Ce Fiançais sera privé d'assister à l'auguste sacrifice des autels, si le commandant, pour jouir de la fraîcheur des matinées d'été, prend l'heure de la grand'messe pour commander des manoeuvres à la milice qui pour être citoyenne n'en est pas moins pourtant en majorité catholique.
Source : Gallica

Mémoire pour le sieur Ambroise Grand… (1833)

Si le droit d'assister aux offices publics du culte est acquis aux gardes nationaux nonobstant l'indication d'un service de revue et d'exercice, il est clair qu'il y a la même violation de principes dans une simple réprimande que dans une peine d'amende ou de prison.

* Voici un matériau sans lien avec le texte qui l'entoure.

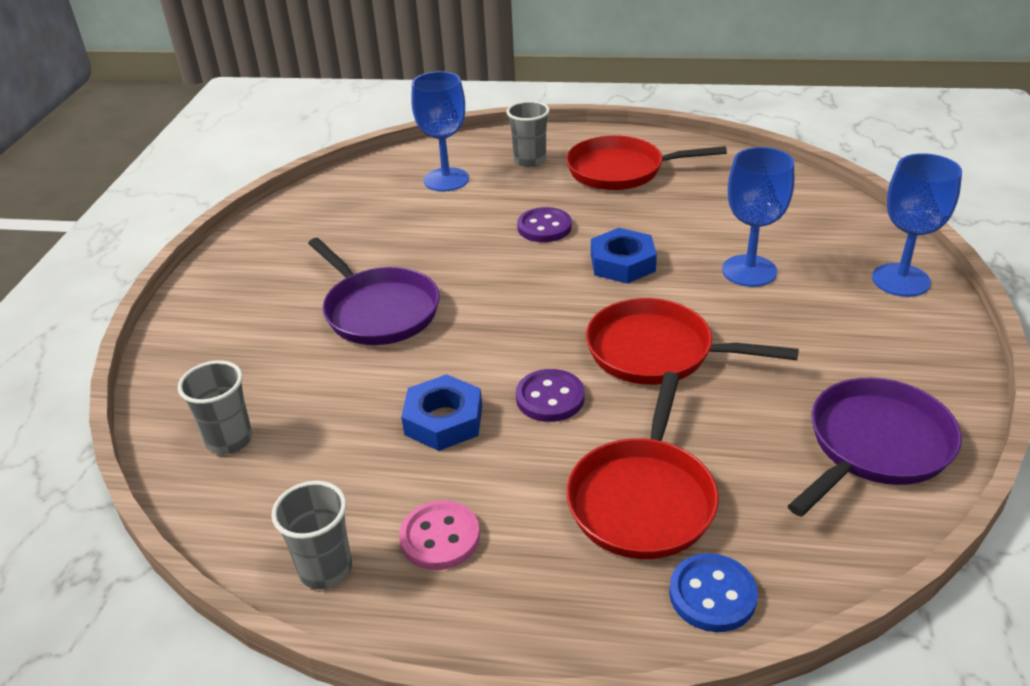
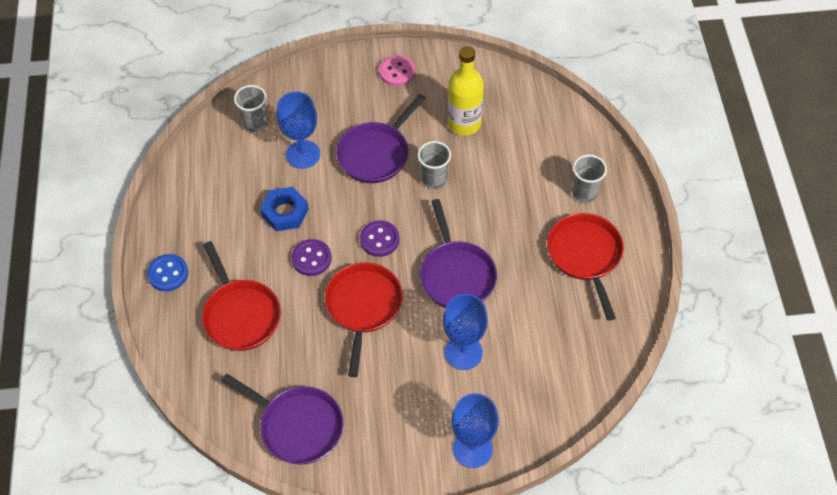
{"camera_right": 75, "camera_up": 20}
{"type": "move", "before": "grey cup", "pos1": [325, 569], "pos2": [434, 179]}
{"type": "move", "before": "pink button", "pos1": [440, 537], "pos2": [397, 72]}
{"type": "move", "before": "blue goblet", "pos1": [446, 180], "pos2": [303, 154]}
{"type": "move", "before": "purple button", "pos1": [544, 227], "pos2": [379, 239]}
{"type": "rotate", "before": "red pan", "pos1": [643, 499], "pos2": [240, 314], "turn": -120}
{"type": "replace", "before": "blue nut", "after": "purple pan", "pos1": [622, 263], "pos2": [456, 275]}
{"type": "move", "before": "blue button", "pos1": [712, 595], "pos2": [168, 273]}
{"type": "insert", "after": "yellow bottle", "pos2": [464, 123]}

Si je n'ai fait qu'user de mon droit en me rendant à l'office un jour de dimanche, je puis repousser tout autant une simple réprimande qu'une peine plus rigoureuse.
Source : Gallica

Mémoire pour le sieur Ambroise Grand… (1833)

Suis-je écrivain? la liberté de la presse n'est pour moi qu'un mot vide de sens, si entre mon ouvrage et sa publication , je dois requérir le bon vouloir d'autrui. Chrétien et catholique, je ne suis protégé dans mon culte que si, appelé aux pieds des autels par le son de la cloche, nulle défense ne peut m'empêcher de m'y rendre, à moins qu'il ne s'agisse d'accomplir un devoir social du premier ordre, et qui ne souffre pas de retard.